Bochum, 1. November 2020:

Am 27. Oktober 2020 genehmigte die Italienische Arzneimittelbehörde klinische Studien bei COVID-19 – Patienten mit dem selektiven Östrogenrezeptor-Agonisten Raloxifen (1). Dieser ist seit 1998 für die Osteoporose zugelassen (2) von hoher Verträglichkeit und bereits breit als Generikum kostengünstig erhältlich. Das Medikament wurde als möglicher Kandidat zur COVID-19-Therapie  durch Einsatz von Supercomputern  unter ~400.000 Molekülen auf Grund seiner chemischen Charakteristika ausgewählt.
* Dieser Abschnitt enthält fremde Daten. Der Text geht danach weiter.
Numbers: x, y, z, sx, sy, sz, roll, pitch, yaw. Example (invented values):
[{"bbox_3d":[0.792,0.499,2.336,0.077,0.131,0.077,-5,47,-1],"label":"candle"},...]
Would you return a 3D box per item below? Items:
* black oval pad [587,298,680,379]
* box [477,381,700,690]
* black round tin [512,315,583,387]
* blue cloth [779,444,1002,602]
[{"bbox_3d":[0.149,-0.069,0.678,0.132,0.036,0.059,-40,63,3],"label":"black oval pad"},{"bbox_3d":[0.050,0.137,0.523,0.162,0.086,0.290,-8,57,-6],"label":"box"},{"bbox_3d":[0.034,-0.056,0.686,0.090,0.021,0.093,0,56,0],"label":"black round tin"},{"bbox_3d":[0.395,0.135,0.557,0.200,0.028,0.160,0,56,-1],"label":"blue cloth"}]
Es könnte die Replikation des Virus in Zellen hemmen und den Progress einer COVID-19-Erkrankung verlangsamen. Auch die Infektiosität sollte durch Verringerung der Viruslast verringert werden, wie Andrea Beccari von Excalate4Cov sagte (1). Dieses ist ein privat-öffentliches Forschungskonsortium der Europäischen Union, welches mit mehreren Supercomputern unter rund 500 Milliarden Substanzen nach möglichen COVID-19 – Medikamenten suchen läßt. Zuerst wurden verschiedene Eiweissmodelle des Virus ermittelt, dann prüften die Computer chemische Substanzen, die dort angreifen.
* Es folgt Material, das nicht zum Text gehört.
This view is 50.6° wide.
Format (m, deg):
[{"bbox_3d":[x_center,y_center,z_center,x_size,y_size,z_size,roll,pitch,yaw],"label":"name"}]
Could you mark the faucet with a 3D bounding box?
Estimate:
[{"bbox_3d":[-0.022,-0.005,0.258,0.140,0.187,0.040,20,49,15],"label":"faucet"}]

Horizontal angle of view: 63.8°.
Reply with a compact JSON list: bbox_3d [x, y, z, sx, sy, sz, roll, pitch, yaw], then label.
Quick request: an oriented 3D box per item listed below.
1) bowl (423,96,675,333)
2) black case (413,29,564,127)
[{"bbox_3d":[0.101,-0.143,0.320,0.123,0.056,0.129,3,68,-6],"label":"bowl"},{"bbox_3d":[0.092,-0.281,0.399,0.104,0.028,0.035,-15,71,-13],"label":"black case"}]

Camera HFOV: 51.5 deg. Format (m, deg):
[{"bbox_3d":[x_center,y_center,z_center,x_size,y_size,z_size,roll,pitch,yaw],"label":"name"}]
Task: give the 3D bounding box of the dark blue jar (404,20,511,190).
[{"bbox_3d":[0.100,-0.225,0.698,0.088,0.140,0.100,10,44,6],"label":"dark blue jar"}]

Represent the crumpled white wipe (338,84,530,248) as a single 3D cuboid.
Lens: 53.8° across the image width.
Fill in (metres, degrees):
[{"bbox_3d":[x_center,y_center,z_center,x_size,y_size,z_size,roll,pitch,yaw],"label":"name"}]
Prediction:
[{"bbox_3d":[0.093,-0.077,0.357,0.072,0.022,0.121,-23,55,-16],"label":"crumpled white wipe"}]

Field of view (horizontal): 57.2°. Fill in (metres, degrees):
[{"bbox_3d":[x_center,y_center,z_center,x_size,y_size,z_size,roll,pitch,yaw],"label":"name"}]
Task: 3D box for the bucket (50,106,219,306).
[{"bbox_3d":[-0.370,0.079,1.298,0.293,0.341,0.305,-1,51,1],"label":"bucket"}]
In der geplanten Studie werden bis zu 450 COVID-19-infizierte Patienten mit milden Symptomen randomisiert plazebokontrolliert aufgenommen. Diese werden im  römischen Spallanzani-Krankenhaus  oder bei Humanitas in Mailand stationär oder auch ambulant sein. Die Patienten sollen 7 Tage lang Raloxifen oder Plazebo erhalten; über die Raloxifen- Dosierung wird noch diskutiert. Die Studie soll unter der Kontrolle des Italienischen Nationalen Instituts für Infektionskrankheiten „L. Spallanzi“ in Rom laufen. Das Mailänder Pharmaunternehmen  Dompe Farmaceutici ist dabei führend beteiligt. Es hat bereits einen Patentantrag für den Einsatz von Raloxifen bei COVID-19 gemeinsam mit dem Fraunhofer-Institut und der Universität Löwen (Leuven) gestellt. Gemäß dem Europäischen Forschungskonsortium soll die allgemeine Verfügbarkeit des Östrogenrezeptor-Agonisten als Behandlungsoption bei COVID-19 gesichert werden, wenn dieser wirksam sein sollte.

Kommentar

Über die Resultate des Screenings durch die Supercomputer hinaus gab es auch Hinweise aus der frühen Phase der Coronavirus-Pandemie, dass die Östrogene  prämenopausaler Frauen möglicherweise vor dem Virus schützen. Man darf also vermuten, dass der Östrogenrezeptor-Agonist Raloxifen dieselbe Schutzfunktion wie Östrogene besitzen könnte. Wann die Resultate der Studie in Rom und Mailand verfügbar sein werden, ist noch nicht bekannt.

Helmut Schatz

Literatur

(1) Emilio Parodi bei REUTERS: Italy Okays Trial of Osteoporosis Drug to Treat COVID-19.
https://www.medscape.com/viewarticle/939836

(2) Helmut Schatz: Neufassung 2014 der DVO-Leitlinie zur Osteoporose verabschiedet.